◆ Document excerpt ◆
The positive electrode is usually an article having a layer of at least one of the above-described materials on a substrate made of soda lime glass, no-alkali glass, or a transparent resin. When the substrate is made of glass, the glass is preferably no-alkali glass in order to reduce ions deriving from the glass. When the substrate is made of soda lime glass, the substrate is preferably coated with a barrier coating such as silica. The thickness of the substrate is not limited, as long as the substrate has sufficient mechanical strength. However, when the substrate is made of glass, the thickness thereof is generally 0.2 mm or more, and preferably 0.7 mm or more.

A method for producing a positive electrode is selected according to the material of the positive electrode. When the positive electrode is an ITO film, the ITO film is formed by an electron beam method, a sputtering method, a resistance heating deposition method, a chemical reaction method (e.g., a sol-gel method), or a method of applying a dispersion of indium tin oxide.

The positive electrode can be subjected to washing or other treatment to lower the driving voltage of the device and/or to enhance luminescence efficiency. When the positive electrode is made of ITO, for example, UV-ozone treatment or plasma treatment are effective.

The negative electrode supplies electrons to the electron injecting layer, the electron transport layer, and/or the luminescent layer, and the material of the negative electrode is selected in consideration of adhesion between the negative electrode and a layer adjacent to the negative electrode, such as the electron injecting layer, the electron transport layer, and/or the luminescent layer, and ionization potential and stability of the material. The negative electrode can be made from a metal, an alloy, a metal halide, a metal oxide, an electrically conductive compound, or a mixture thereof. Specific examples of the material of the negative electrode include alkali metals such as lithium, sodium, potassium, and fluorides and oxides thereof; alkaline earth metals such as magnesium, calcium, and fluorides and oxides thereof; gold, silver, lead, aluminum, a sodium-potassium alloy, and mixed metals of these materials; a lithium-aluminum alloy and mixed metals including the lithium-aluminum alloy; a magnesium-silver alloy and mixed metals including the magnesium-silver alloy; and rare earth metals such as indium and ytterbium. The negative electrode is preferably made of a material selected from the above materials and has a work function of 4 eV or less. The material of the negative electrode is more preferably aluminum, a lithium-aluminum alloy or a mixed metal including the lithium-aluminum alloy, or a magnesium-silver alloy or a mixed metal including the magnesium-silver alloy. The negative electrode can be one layer of any of the above-described materials or multilayers including one or more of the above-described materials. For example, the negative electrode preferably has a layered structure of aluminum/lithium fluoride, or aluminum/lithium oxide. The thickness of the negative electrode can be suitably determined according to the material of the negative electrode. However, the thickness is preferably 10 nm to 5 μm, more preferably 50 nm to 1 μm, and still more preferably 100 nm to 1 μm.

The negative electrode is formed by an electron beam method, a sputtering method, a resistance heating deposition method, or a coating method. One metal can be vapor-deposited, or at least two metals can be vapor-deposited simultaneously. In order to form an alloy electrode, at least two metals can be vapor-deposited simultaneously, or an alloy prepared in advance can be vapor-deposited.

◆ Task requirements ◆
Check each statement against the electrode passage, answering yes or no and quoting the passage's deciding words: 1. For a glass substrate, no-alkali glass is preferred. 2. The negative electrode should preferably be thicker than 5 μm. 3. UV-ozone treatment is effective for a positive electrode made of ITO. The data that comes next is from another source.

◆ Data section ◆
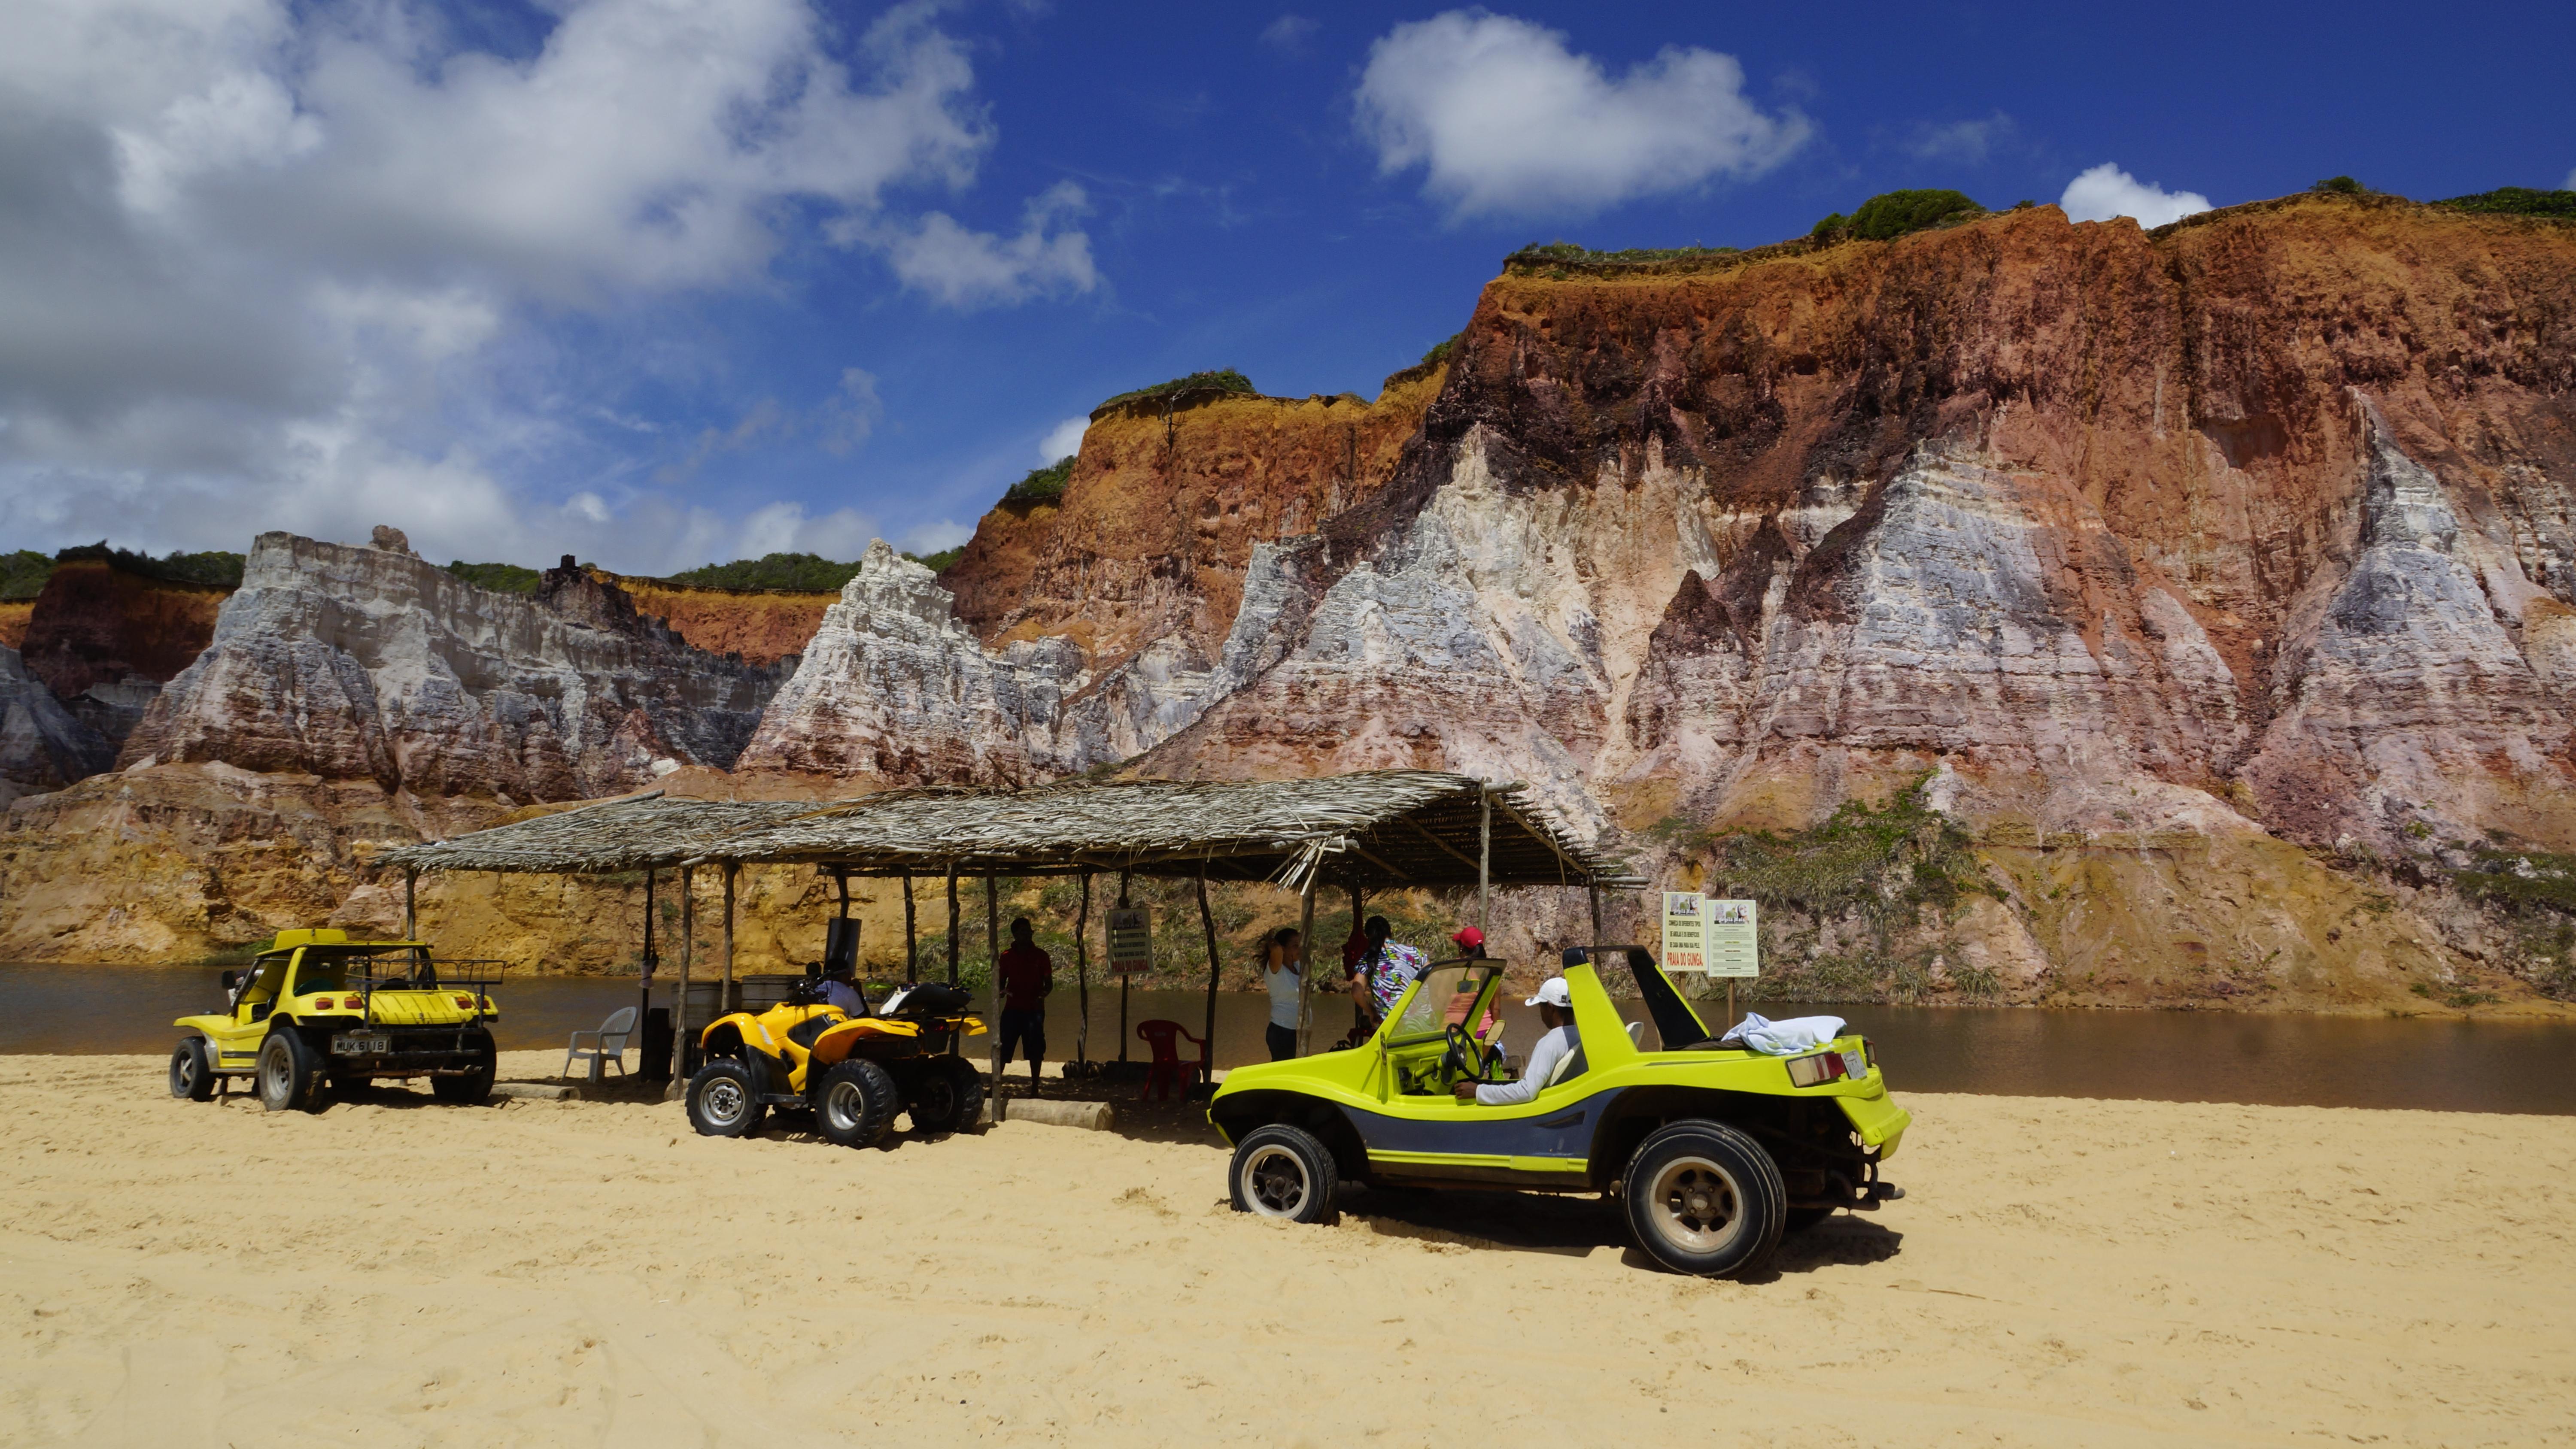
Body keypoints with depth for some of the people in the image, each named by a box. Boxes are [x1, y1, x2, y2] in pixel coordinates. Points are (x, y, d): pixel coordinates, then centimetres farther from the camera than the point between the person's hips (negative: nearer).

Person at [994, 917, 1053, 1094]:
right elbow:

◆ Exercise result ◆
1. Yes: "the glass is preferably no-alkali glass in order to reduce ions deriving from the glass"
2. No: "the thickness is preferably 10 nm to 5 μm"
3. Yes: "When the positive electrode is made of ITO, for example, UV-ozone treatment or plasma treatment are effective."